## Problem to work on
Please copy every record exactly as it is written.

## Given records
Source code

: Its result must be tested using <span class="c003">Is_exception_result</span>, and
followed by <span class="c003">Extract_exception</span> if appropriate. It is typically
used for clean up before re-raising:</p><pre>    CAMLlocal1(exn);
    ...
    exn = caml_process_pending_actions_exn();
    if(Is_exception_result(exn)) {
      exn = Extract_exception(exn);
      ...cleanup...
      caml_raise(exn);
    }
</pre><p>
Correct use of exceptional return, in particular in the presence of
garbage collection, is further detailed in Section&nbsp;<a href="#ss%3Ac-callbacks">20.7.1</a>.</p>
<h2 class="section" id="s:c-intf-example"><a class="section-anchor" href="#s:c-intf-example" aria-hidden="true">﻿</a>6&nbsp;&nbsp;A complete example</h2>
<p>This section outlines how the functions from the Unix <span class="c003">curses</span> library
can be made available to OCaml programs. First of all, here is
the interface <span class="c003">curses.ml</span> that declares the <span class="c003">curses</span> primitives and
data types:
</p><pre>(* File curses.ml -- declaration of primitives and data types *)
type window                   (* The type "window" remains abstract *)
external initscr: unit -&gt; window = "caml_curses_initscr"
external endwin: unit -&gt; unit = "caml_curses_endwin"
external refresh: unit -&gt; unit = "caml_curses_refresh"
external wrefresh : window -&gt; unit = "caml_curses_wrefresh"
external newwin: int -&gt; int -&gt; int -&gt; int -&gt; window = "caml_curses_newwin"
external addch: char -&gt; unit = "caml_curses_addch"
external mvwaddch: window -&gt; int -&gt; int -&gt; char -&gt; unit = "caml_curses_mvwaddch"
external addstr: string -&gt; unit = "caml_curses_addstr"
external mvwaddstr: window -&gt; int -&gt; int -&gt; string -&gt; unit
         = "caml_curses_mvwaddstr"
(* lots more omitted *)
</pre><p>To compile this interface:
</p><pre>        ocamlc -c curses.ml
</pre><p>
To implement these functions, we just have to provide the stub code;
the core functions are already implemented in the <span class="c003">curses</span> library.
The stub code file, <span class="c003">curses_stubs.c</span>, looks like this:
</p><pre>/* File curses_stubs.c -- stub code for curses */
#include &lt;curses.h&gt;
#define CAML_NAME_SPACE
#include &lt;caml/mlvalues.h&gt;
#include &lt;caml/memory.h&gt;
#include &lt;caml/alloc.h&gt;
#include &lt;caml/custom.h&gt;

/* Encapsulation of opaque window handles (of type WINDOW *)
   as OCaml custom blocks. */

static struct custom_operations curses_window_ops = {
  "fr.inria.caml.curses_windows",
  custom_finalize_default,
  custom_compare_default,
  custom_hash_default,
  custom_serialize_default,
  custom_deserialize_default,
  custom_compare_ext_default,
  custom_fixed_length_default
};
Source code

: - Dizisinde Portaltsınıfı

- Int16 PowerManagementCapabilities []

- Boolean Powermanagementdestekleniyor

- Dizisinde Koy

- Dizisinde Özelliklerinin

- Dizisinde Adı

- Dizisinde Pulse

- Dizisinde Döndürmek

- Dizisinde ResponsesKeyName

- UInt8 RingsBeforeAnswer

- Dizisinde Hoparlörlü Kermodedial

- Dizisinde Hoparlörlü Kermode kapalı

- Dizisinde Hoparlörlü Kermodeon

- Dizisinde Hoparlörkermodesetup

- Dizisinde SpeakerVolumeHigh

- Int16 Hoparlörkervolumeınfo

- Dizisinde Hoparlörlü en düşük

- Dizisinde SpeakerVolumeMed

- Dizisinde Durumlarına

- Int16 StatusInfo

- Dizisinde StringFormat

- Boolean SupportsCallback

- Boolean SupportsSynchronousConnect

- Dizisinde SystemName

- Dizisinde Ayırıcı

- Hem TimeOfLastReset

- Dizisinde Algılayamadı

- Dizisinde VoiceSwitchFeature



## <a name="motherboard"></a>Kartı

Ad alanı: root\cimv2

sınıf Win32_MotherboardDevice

## Reply
Source code

: Its result must be tested using <span class="c003">Is_exception_result</span>, and
followed by <span class="c003">Extract_exception</span> if appropriate. It is typically
used for clean up before re-raising:</p><pre>    CAMLlocal1(exn);
    ...
    exn = caml_process_pending_actions_exn();
    if(Is_exception_result(exn)) {
      exn = Extract_exception(exn);
      ...cleanup...
      caml_raise(exn);
    }
</pre><p>
Correct use of exceptional return, in particular in the presence of
garbage collection, is further detailed in Section&nbsp;<a href="#ss%3Ac-callbacks">20.7.1</a>.</p>
<h2 class="section" id="s:c-intf-example"><a class="section-anchor" href="#s:c-intf-example" aria-hidden="true">﻿</a>6&nbsp;&nbsp;A complete example</h2>
<p>This section outlines how the functions from the Unix <span class="c003">curses</span> library
can be made available to OCaml programs. First of all, here is
the interface <span class="c003">curses.ml</span> that declares the <span class="c003">curses</span> primitives and
data types:
</p><pre>(* File curses.ml -- declaration of primitives and data types *)
type window                   (* The type "window" remains abstract *)
external initscr: unit -&gt; window = "caml_curses_initscr"
external endwin: unit -&gt; unit = "caml_curses_endwin"
external refresh: unit -&gt; unit = "caml_curses_refresh"
external wrefresh : window -&gt; unit = "caml_curses_wrefresh"
external newwin: int -&gt; int -&gt; int -&gt; int -&gt; window = "caml_curses_newwin"
external addch: char -&gt; unit = "caml_curses_addch"
external mvwaddch: window -&gt; int -&gt; int -&gt; char -&gt; unit = "caml_curses_mvwaddch"
external addstr: string -&gt; unit = "caml_curses_addstr"
external mvwaddstr: window -&gt; int -&gt; int -&gt; string -&gt; unit
         = "caml_curses_mvwaddstr"
(* lots more omitted *)
</pre><p>To compile this interface:
</p><pre>        ocamlc -c curses.ml
</pre><p>
To implement these functions, we just have to provide the stub code;
the core functions are already implemented in the <span class="c003">curses</span> library.
The stub code file, <span class="c003">curses_stubs.c</span>, looks like this:
</p><pre>/* File curses_stubs.c -- stub code for curses */
#include &lt;curses.h&gt;
#define CAML_NAME_SPACE
#include &lt;caml/mlvalues.h&gt;
#include &lt;caml/memory.h&gt;
#include &lt;caml/alloc.h&gt;
#include &lt;caml/custom.h&gt;

/* Encapsulation of opaque window handles (of type WINDOW *)
   as OCaml custom blocks. */

static struct custom_operations curses_window_ops = {
  "fr.inria.caml.curses_windows",
  custom_finalize_default,
  custom_compare_default,
  custom_hash_default,
  custom_serialize_default,
  custom_deserialize_default,
  custom_compare_ext_default,
  custom_fixed_length_default
};
Source code

: - Dizisinde Portaltsınıfı

- Int16 PowerManagementCapabilities []

- Boolean Powermanagementdestekleniyor

- Dizisinde Koy

- Dizisinde Özelliklerinin

- Dizisinde Adı

- Dizisinde Pulse

- Dizisinde Döndürmek

- Dizisinde ResponsesKeyName

- UInt8 RingsBeforeAnswer

- Dizisinde Hoparlörlü Kermodedial

- Dizisinde Hoparlörlü Kermode kapalı

- Dizisinde Hoparlörlü Kermodeon

- Dizisinde Hoparlörkermodesetup

- Dizisinde SpeakerVolumeHigh

- Int16 Hoparlörkervolumeınfo

- Dizisinde Hoparlörlü en düşük

- Dizisinde SpeakerVolumeMed

- Dizisinde Durumlarına

- Int16 StatusInfo

- Dizisinde StringFormat

- Boolean SupportsCallback

- Boolean SupportsSynchronousConnect

- Dizisinde SystemName

- Dizisinde Ayırıcı

- Hem TimeOfLastReset

- Dizisinde Algılayamadı

- Dizisinde VoiceSwitchFeature



## <a name="motherboard"></a>Kartı

Ad alanı: root\cimv2

sınıf Win32_MotherboardDevice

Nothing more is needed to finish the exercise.